Since all-male boarding schools were breeding grounds for both adolescent bullying and adolescent homosexuality, it would have been natural enough for a younger student forced or enticed into homosexual relations with an elder one to have become known as a “fag” — an extension of meaning that took place in America but not in England, and eventually came to denote, first, any effeminate male homosexual and, later, any male homosexual at all. And because “faggot,” whose original meaning is “a bundle of sticks,” also meant in 19th-century English 1) (as a verb) to bind or tie someone up, and 2) (used contemptuously) a woman, it was natural for it, too, to become associated with “fag” and to take on the same meaning. When I was a teenager in New York in the 1950s, the two words, both insulting and often used by boys to denigrate each other, were synonymous, with “faggot” being the harsher of the two. (As a student at The Bronx High School of Science, which had an effete reputation among the tougher New York City schools, I was quite used to being called a “Science fag,” but never a “Science faggot.”)

Concomitantly, as the scholar Michael J. Sweet has pointed out in an essay that is part of a collection edited by Anna Kira and Livia Hall, and titled “Queerly Phrased: Language, Gender, and Sexuality,” there is no indication at all that feygele ever meant a male homosexual in the Yiddish of Eastern Europe.

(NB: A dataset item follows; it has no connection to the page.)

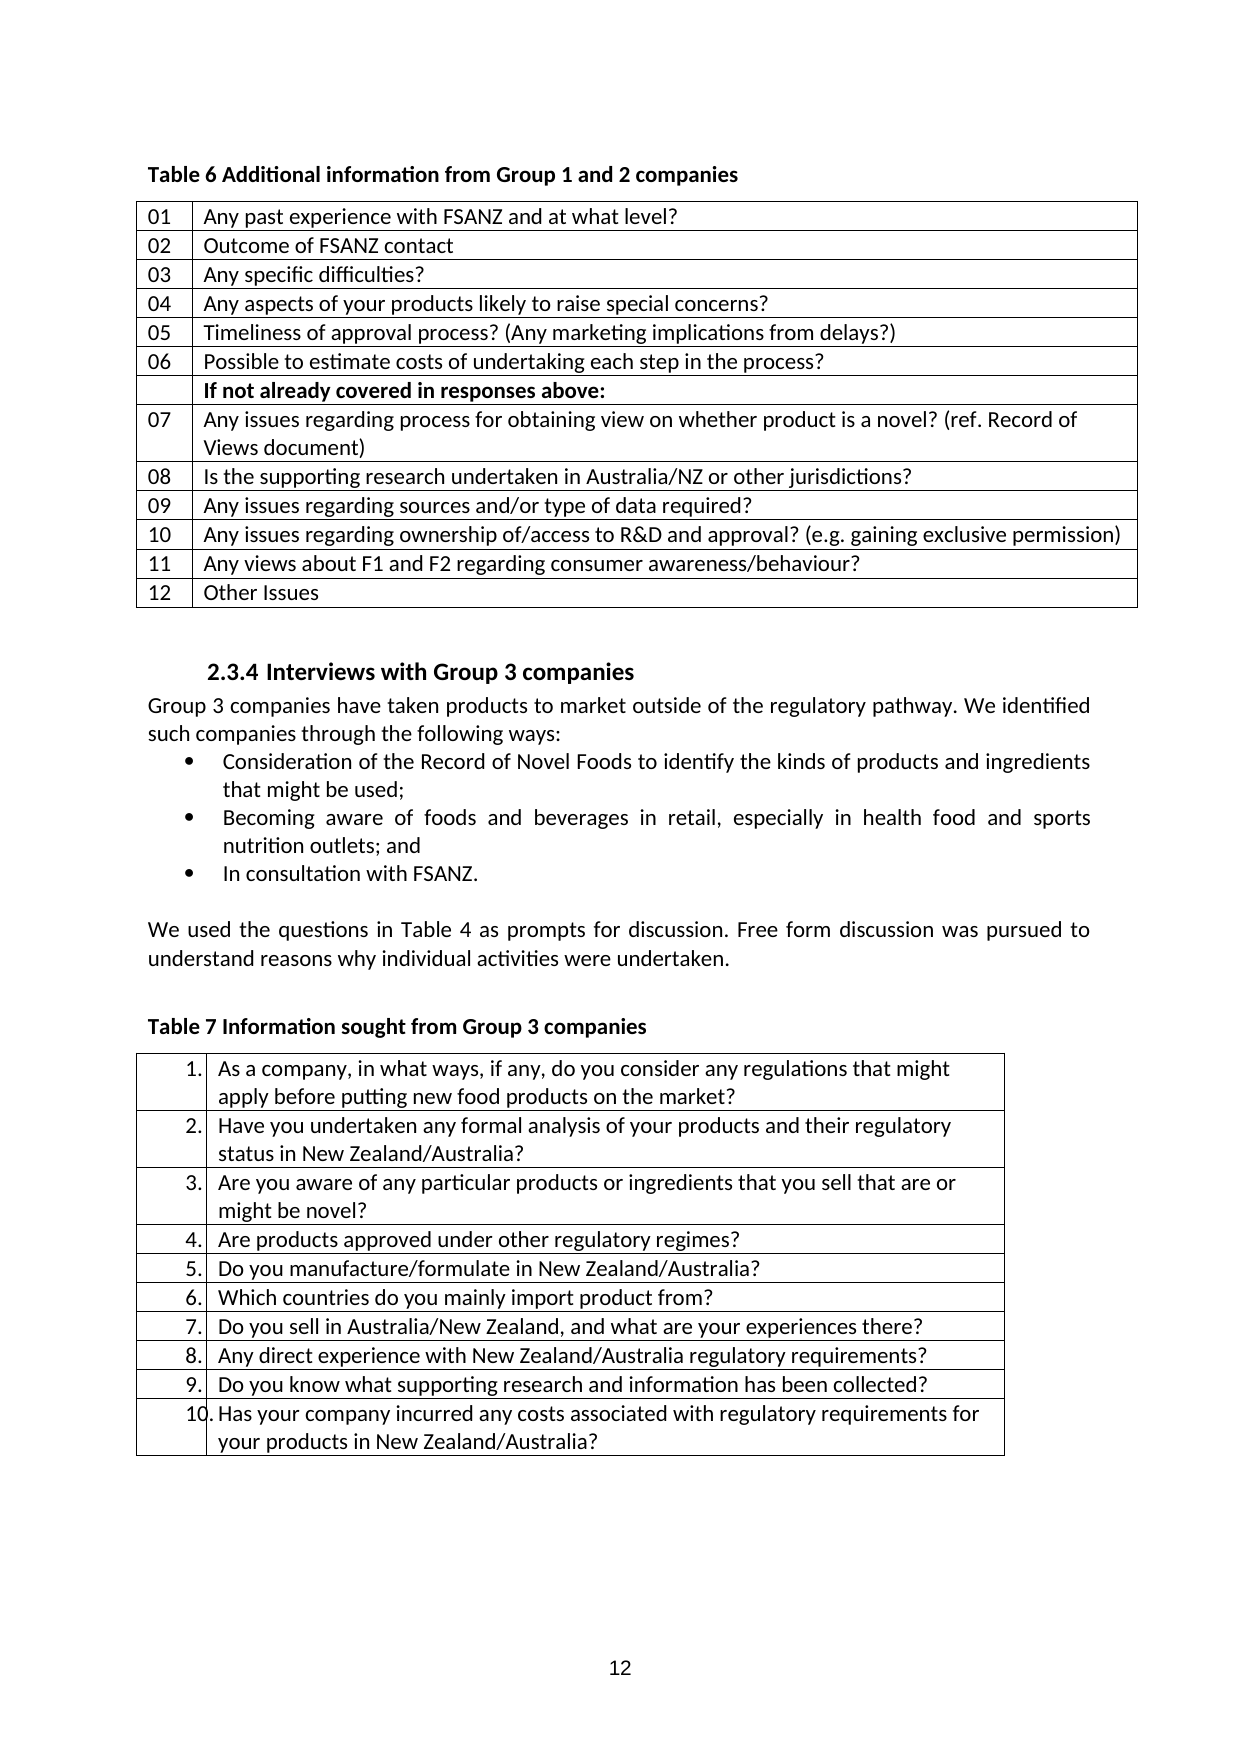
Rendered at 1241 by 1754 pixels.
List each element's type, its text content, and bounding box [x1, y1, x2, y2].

Even in America, its earliest attested appearance dates to 1930. (Mr. Sweet mentions that this fact was referred to by Philologos in a column written in 1994, which is something that Philologos himself had forgotten.) This makes it extremely unlikely that “fag” and “faggot” were influenced by feygele, and it also weakens Mr. Sweet’s otherwise sensible suggestion that feygele’s sexual denotation may be connected to German vögeln, to penetrate sexually (literally, “to bird”), since a German influence on Yiddish existed in Europe but not in the United States. And on the other hand, it strengthens the likelihood that feygele came to mean gay among Yiddish speakers in America because of its phonetic resemblance to “fag” and “faggot.” If anything, those two words influenced feygele and not vice versa.